Task description: Please return the lines below verbatim, beginning at the one that has "- [Pengwin Enterprise](#pengwin-enterprise)" and stopping after the one that has "- [Terminals](#terminals)", and add no other lines.

Saved data entries:

_____

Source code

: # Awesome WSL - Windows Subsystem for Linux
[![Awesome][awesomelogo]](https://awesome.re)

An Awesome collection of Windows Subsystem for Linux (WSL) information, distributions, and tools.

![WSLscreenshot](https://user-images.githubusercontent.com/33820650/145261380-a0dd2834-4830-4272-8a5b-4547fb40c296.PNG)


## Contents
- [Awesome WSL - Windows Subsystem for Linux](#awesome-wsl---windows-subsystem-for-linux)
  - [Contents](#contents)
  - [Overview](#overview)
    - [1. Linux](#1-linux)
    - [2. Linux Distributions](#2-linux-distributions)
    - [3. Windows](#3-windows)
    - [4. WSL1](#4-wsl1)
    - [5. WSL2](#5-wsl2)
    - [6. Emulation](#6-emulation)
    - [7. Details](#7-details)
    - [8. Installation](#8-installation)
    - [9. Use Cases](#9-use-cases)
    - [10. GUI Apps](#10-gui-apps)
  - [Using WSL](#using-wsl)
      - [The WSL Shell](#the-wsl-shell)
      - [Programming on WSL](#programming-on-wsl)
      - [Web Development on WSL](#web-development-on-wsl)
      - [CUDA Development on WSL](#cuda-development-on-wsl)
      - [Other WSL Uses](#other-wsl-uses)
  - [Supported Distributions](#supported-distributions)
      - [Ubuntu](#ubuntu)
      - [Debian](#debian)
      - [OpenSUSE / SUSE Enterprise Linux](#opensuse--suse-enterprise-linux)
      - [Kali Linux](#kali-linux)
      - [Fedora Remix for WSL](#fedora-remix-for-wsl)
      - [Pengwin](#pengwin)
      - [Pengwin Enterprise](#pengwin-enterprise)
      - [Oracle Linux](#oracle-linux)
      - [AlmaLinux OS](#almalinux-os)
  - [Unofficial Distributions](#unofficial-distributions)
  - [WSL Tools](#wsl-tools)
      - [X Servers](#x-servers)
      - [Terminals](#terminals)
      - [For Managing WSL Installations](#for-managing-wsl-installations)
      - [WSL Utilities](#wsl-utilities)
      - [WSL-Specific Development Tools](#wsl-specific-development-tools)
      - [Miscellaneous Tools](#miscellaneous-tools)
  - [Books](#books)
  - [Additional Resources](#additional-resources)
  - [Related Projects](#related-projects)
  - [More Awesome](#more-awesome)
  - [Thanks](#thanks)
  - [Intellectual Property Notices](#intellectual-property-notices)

_____

Written answer:
      - [Pengwin Enterprise](#pengwin-enterprise)
      - [Oracle Linux](#oracle-linux)
      - [AlmaLinux OS](#almalinux-os)
  - [Unofficial Distributions](#unofficial-distributions)
  - [WSL Tools](#wsl-tools)
      - [X Servers](#x-servers)
      - [Terminals](#terminals)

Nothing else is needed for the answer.